By a unanimous vote, City Plan Commissioners approved a rezoning of the 1.228 acres of park land running along Grand from Franklin to Hamilton as RH‑2, or general high density residential.
The step was taken at the request of the Livable City Initiative and the Housing Authority of New Haven, as HANH moves forward with its plans to demolish the crime-plagued Farnam Court complex to the north and replace the park with two mixed-used three to four story buildings along Grand.
The to-be-built buildings will form a “street wall” of activity, with businesses on the first floor and residences above, into which the current Farnam residents will be able to return, when the full plan is completed.
Because the city is constrained from decreasing its supply of park land, in a separate “park-swap” action, HANH is giving to the city compensatory land from its rural-esque McConaughy Terrace family development on Valley Street,
Although HANH was unable to secure a $30 million federal grant, plans are proceeding with a combination of state funds, tax credits, and contributions from the city, to complement $25 million from HANH.
Click here for a story on the relocation plan, which also calls for the building of a 30-unit structure on the site of the old Cott bottling factory at Ferry and Chatham Street.
The plans call for the park to vanish so that denser structures will fill in the “tooth gaps” in the streetscape along Grand, according to HANH’s Deputy Director for Special Projects Jimmy Miller, who spoke at the zoning map amendment proceeding.
Although the rectangle has several play areas, DeLauro Park doesn’t appear in the parks department’s inventory of playgrounds.
Before the vote, Josh Isackson, a student who runs the Urban Collective Club at Yale, asked pointedly “How will bringing buildings closer to Grand be better for residents?”
Miller described the park as an abject failure where he wouldn’t leave his own children. After the highway, built in the 1970s, divided and isolated Farnam from the neighborhood, fencing was put up to create a more secure feeling. Even after Farnam was renovated in 1994, the park, too close to the fast-moving traffic, has not worked, Miller said.

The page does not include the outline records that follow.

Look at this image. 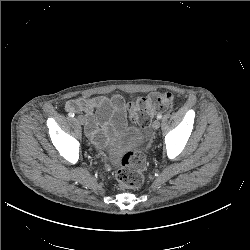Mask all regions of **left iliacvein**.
Returning a JSON list of instances; mask_svg holds the SVG:
<instances>
[{
	"label": "left iliac vein",
	"mask_w": 250,
	"mask_h": 250,
	"mask_svg": "<svg viewBox=\"0 0 250 250\" xmlns=\"http://www.w3.org/2000/svg\"><path fill=\"white\" fill-rule=\"evenodd\" d=\"M160 127V121L159 120H155L153 123H152V128L153 129H158Z\"/></svg>",
	"instance_id": "left-iliac-vein-1"
}]
</instances>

The homeless shelter adjacent and the liquor store across the street are other factors that have made HANH devise a plan to “recapture” the streetscape.
City Plan zoning specialist Tom Talbot said the plan will put “eyes” back on the street.
To make up for the loss of green at DeLauro Park — although it’s generally a brown space with playground apparatus few children use — the new developmentwill feature an interior park, said Miller.
“It’ll be larger than this and open to the public, an open, friendly green space overlooked by townhouses, suitable for family living,” he added.